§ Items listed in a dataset
-.-.-

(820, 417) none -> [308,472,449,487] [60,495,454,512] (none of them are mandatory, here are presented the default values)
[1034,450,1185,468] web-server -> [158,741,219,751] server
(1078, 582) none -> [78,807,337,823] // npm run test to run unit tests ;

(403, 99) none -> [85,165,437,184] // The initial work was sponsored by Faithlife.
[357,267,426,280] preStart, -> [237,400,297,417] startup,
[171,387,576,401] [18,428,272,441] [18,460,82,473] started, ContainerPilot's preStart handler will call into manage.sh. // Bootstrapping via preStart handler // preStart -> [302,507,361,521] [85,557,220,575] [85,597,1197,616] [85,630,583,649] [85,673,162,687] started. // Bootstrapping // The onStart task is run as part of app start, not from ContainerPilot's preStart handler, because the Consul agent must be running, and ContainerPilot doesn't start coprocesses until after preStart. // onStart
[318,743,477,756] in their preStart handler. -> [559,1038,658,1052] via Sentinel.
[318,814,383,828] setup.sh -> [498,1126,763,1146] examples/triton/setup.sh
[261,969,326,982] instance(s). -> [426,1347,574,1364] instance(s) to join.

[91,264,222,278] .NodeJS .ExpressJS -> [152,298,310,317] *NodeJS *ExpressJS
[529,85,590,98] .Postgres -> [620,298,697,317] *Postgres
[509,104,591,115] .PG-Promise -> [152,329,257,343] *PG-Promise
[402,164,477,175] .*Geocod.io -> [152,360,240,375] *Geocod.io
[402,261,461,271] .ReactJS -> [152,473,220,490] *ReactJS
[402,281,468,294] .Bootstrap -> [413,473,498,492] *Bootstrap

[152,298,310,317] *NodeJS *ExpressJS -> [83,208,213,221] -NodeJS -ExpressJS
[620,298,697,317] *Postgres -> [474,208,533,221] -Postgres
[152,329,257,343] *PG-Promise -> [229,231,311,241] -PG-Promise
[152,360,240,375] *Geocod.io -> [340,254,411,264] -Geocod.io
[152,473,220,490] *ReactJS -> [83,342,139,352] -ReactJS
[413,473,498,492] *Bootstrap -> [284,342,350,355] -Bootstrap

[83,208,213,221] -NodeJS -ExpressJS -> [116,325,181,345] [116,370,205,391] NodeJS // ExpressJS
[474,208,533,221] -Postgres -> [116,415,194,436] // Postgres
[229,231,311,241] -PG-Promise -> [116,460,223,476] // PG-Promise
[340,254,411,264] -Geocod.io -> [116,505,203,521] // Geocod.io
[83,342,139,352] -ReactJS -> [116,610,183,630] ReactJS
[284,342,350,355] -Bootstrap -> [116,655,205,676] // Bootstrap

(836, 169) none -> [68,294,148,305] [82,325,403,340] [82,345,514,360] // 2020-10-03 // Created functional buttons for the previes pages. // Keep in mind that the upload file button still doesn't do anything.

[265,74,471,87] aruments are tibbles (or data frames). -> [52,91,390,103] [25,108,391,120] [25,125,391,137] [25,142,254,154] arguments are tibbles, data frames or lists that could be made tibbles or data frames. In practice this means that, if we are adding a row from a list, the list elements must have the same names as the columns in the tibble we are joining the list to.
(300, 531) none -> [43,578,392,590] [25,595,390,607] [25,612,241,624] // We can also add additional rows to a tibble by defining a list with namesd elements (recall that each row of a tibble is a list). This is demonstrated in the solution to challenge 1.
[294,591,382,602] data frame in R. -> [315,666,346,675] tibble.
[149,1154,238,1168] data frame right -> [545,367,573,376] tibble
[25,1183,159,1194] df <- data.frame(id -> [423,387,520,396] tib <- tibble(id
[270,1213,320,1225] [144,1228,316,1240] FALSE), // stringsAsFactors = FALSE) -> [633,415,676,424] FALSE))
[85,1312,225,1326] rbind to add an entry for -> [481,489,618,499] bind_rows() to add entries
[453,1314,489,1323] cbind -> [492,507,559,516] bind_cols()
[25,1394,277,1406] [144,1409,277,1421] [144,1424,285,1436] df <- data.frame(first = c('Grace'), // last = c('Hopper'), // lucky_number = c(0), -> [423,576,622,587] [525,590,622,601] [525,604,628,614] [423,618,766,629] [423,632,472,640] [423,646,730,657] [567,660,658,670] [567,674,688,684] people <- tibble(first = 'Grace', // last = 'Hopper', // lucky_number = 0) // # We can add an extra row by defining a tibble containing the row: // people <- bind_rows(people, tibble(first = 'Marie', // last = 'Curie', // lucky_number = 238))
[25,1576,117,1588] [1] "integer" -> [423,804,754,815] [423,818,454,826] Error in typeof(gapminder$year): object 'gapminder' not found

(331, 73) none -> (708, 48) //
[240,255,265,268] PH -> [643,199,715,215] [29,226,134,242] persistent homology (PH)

-.-.-

§ WHAT THE TASK REQUIRES
Word for word, write out each of the records shown above.

§ SOLUTION TO THE PROBLEM
(820, 417) none -> [308,472,449,487] [60,495,454,512] (none of them are mandatory, here are presented the default values)
[1034,450,1185,468] web-server -> [158,741,219,751] server
(1078, 582) none -> [78,807,337,823] // npm run test to run unit tests ;

(403, 99) none -> [85,165,437,184] // The initial work was sponsored by Faithlife.
[357,267,426,280] preStart, -> [237,400,297,417] startup,
[171,387,576,401] [18,428,272,441] [18,460,82,473] started, ContainerPilot's preStart handler will call into manage.sh. // Bootstrapping via preStart handler // preStart -> [302,507,361,521] [85,557,220,575] [85,597,1197,616] [85,630,583,649] [85,673,162,687] started. // Bootstrapping // The onStart task is run as part of app start, not from ContainerPilot's preStart handler, because the Consul agent must be running, and ContainerPilot doesn't start coprocesses until after preStart. // onStart
[318,743,477,756] in their preStart handler. -> [559,1038,658,1052] via Sentinel.
[318,814,383,828] setup.sh -> [498,1126,763,1146] examples/triton/setup.sh
[261,969,326,982] instance(s). -> [426,1347,574,1364] instance(s) to join.

[91,264,222,278] .NodeJS .ExpressJS -> [152,298,310,317] *NodeJS *ExpressJS
[529,85,590,98] .Postgres -> [620,298,697,317] *Postgres
[509,104,591,115] .PG-Promise -> [152,329,257,343] *PG-Promise
[402,164,477,175] .*Geocod.io -> [152,360,240,375] *Geocod.io
[402,261,461,271] .ReactJS -> [152,473,220,490] *ReactJS
[402,281,468,294] .Bootstrap -> [413,473,498,492] *Bootstrap

[152,298,310,317] *NodeJS *ExpressJS -> [83,208,213,221] -NodeJS -ExpressJS
[620,298,697,317] *Postgres -> [474,208,533,221] -Postgres
[152,329,257,343] *PG-Promise -> [229,231,311,241] -PG-Promise
[152,360,240,375] *Geocod.io -> [340,254,411,264] -Geocod.io
[152,473,220,490] *ReactJS -> [83,342,139,352] -ReactJS
[413,473,498,492] *Bootstrap -> [284,342,350,355] -Bootstrap

[83,208,213,221] -NodeJS -ExpressJS -> [116,325,181,345] [116,370,205,391] NodeJS // ExpressJS
[474,208,533,221] -Postgres -> [116,415,194,436] // Postgres
[229,231,311,241] -PG-Promise -> [116,460,223,476] // PG-Promise
[340,254,411,264] -Geocod.io -> [116,505,203,521] // Geocod.io
[83,342,139,352] -ReactJS -> [116,610,183,630] ReactJS
[284,342,350,355] -Bootstrap -> [116,655,205,676] // Bootstrap

(836, 169) none -> [68,294,148,305] [82,325,403,340] [82,345,514,360] // 2020-10-03 // Created functional buttons for the previes pages. // Keep in mind that the upload file button still doesn't do anything.

[265,74,471,87] aruments are tibbles (or data frames). -> [52,91,390,103] [25,108,391,120] [25,125,391,137] [25,142,254,154] arguments are tibbles, data frames or lists that could be made tibbles or data frames. In practice this means that, if we are adding a row from a list, the list elements must have the same names as the columns in the tibble we are joining the list to.
(300, 531) none -> [43,578,392,590] [25,595,390,607] [25,612,241,624] // We can also add additional rows to a tibble by defining a list with namesd elements (recall that each row of a tibble is a list). This is demonstrated in the solution to challenge 1.
[294,591,382,602] data frame in R. -> [315,666,346,675] tibble.
[149,1154,238,1168] data frame right -> [545,367,573,376] tibble
[25,1183,159,1194] df <- data.frame(id -> [423,387,520,396] tib <- tibble(id
[270,1213,320,1225] [144,1228,316,1240] FALSE), // stringsAsFactors = FALSE) -> [633,415,676,424] FALSE))
[85,1312,225,1326] rbind to add an entry for -> [481,489,618,499] bind_rows() to add entries
[453,1314,489,1323] cbind -> [492,507,559,516] bind_cols()
[25,1394,277,1406] [144,1409,277,1421] [144,1424,285,1436] df <- data.frame(first = c('Grace'), // last = c('Hopper'), // lucky_number = c(0), -> [423,576,622,587] [525,590,622,601] [525,604,628,614] [423,618,766,629] [423,632,472,640] [423,646,730,657] [567,660,658,670] [567,674,688,684] people <- tibble(first = 'Grace', // last = 'Hopper', // lucky_number = 0) // # We can add an extra row by defining a tibble containing the row: // people <- bind_rows(people, tibble(first = 'Marie', // last = 'Curie', // lucky_number = 238))
[25,1576,117,1588] [1] "integer" -> [423,804,754,815] [423,818,454,826] Error in typeof(gapminder$year): object 'gapminder' not found

(331, 73) none -> (708, 48) //
[240,255,265,268] PH -> [643,199,715,215] [29,226,134,242] persistent homology (PH)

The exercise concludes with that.